Somehow these later records such as Ashes and Fire, his self titled record, and Prisoner sold like hotcakes for once and the heart breaker himself was back, speaking to an older generation also settling into their own lukewarm, bittersweet contentment.
Throughout Adams' songs are the sounds of tortured relationships, isolated existences within and without them and the carnage that lays us all to waste in its aftermath.
Because of this heartbroken persona, it seems he tried to self sabotage his own life out of concern for his art staying "damaged"...Ryan was already worried he'd lost his edge.
But losing one's creative edge isn't the same as losing your soul...
3.
DO YOU STILL LOVE ME?
/
LOVE IS HELL
every night I throw you out, leave you stranded on the boulevard, you know how I use you up, I used you like I used them all...and the band's singin "Hallelujah (From Ryan's 2002 song "Hallelujah")
Never was there an allegation from Ryan's 20s or early 30s about this type of behavior, whatsoever...
Was it really a nonstop thing that just finally came to a head (after years of getting away with it)?
We take inventory:
He was with aforementioned actress Parker Posey for nearly 3 years during his snottiest period (2002-2004) and the two shared an infamous relationship.
We have strong evidence leading us to believe he had an "on the DL" on-off relationship with original Cardinals bassist Catherine Popper (she can be seen on the cover of Jacksonville City Nights).
Her "relationship" with Ryan stopped at some point in 2005 or 2006, straining the original lineup until she was replaced by the late, magical bassist Chris "Spacewolf" Feinstein.
In the mid 2000s', Ryan had a successful short term relationship with Jessica Joffe, the socialite-journalist who used Valium and copious amounts of weed to help Ryan finally kick heroin and cocaine in 2006, something he gave her credit for in a New York Times piece at the time.
His relationship problems are just like any of ours (if we're being honest) and maybe some of us should be out of jobs, careers or the public arena for the things we've done.
Although if we're being honest with ourselves, we would feel that Ryan shouldn't have everything destroyed due to his mean-spirited, attention-obsessed egotism regarding Mandy: but he must be held accountable.
He treated Mandy like garbage and had sharp-tongued mood swings; Ryan also held a barely-veiled contempt at her trying to make more serious music than her bubblegum pop of the late 90s, with Ryan quoted as stating "you're not a musician, you don't play an instrument".

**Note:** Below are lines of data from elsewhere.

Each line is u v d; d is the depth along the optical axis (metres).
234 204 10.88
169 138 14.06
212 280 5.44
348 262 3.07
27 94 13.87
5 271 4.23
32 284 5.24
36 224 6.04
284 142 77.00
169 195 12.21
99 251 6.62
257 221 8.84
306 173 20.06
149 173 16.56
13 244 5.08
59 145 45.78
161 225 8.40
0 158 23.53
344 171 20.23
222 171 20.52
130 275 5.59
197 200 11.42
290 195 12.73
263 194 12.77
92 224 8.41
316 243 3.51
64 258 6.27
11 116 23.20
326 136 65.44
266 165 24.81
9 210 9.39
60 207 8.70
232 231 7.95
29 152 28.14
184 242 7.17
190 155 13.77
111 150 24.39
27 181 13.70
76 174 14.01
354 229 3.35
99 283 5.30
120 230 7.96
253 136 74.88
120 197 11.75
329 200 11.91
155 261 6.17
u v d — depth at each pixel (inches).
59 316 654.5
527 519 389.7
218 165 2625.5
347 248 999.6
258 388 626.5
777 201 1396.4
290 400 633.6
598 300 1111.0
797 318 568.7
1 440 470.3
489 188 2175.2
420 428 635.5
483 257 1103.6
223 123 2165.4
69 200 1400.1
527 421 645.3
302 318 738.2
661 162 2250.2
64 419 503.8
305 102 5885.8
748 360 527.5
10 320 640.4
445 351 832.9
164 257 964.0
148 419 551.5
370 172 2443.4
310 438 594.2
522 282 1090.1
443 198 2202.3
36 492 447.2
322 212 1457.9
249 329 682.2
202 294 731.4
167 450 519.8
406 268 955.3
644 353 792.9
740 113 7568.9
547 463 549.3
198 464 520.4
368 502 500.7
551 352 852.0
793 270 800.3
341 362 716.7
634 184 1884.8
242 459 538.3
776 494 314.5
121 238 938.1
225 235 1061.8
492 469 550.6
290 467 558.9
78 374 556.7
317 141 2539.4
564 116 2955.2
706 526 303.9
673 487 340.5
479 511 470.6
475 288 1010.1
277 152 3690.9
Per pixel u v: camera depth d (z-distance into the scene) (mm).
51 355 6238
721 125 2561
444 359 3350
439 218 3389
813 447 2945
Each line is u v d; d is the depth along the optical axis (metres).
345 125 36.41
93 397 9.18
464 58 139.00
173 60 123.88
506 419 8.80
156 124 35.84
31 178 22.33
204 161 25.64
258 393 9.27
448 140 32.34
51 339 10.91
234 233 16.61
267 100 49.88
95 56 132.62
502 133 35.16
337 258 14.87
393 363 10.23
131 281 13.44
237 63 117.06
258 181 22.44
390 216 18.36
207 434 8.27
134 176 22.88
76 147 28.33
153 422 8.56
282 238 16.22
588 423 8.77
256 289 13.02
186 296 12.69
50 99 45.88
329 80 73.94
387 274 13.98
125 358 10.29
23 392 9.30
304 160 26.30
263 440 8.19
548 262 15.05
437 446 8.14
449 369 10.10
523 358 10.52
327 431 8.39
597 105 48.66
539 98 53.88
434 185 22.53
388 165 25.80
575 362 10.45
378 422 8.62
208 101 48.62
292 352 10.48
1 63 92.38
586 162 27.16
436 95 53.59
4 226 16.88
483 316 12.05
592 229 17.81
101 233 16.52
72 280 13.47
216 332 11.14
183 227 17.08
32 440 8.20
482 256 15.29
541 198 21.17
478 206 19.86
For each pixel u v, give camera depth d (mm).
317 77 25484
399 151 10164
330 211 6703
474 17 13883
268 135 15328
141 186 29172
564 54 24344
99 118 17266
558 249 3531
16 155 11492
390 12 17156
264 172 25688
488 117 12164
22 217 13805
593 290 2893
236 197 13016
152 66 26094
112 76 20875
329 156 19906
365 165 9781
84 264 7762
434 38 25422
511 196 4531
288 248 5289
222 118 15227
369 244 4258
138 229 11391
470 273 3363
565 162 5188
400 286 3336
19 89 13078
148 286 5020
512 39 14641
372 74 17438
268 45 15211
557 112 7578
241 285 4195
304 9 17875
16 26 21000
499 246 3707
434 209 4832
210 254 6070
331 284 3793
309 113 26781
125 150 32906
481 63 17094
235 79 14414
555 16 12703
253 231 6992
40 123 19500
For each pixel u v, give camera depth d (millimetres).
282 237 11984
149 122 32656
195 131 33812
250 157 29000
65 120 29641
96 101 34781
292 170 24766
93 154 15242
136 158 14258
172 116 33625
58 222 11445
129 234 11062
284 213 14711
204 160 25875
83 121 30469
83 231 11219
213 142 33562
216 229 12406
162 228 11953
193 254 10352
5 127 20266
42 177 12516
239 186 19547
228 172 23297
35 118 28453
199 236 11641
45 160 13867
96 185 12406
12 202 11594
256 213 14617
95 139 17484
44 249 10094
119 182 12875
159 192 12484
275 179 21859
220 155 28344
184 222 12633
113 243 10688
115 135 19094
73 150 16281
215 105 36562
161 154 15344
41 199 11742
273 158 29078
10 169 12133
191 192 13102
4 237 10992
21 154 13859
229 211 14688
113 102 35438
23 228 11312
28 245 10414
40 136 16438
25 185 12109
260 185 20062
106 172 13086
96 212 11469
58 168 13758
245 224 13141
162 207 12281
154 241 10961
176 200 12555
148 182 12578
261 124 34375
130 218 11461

...he's right...vocalists aren't musicians.
For all we know, that quote could've been taken out of the context of a massive discussion about the merits of her music between the two, with Ryan potentially saying "it's hard to collaborate with you when you can't play an instrument" and perhaps the defeated feeling she felt (after hearing him say that) wasn't noticed or attended to and that line stung deep...or maybe he was as bluntly vicious as she claims.
In their marriage, you had Ryan on one side: an older music veteran who's played with everyone from Keith Richards, Sheryl Crow and Phil Lesh, produced an album for Willy Nelson and was heavily admired by Elton John; and then on the other side, you had sometime actress / singer Mandy looking up to him for guidance in her career's most fragile moment.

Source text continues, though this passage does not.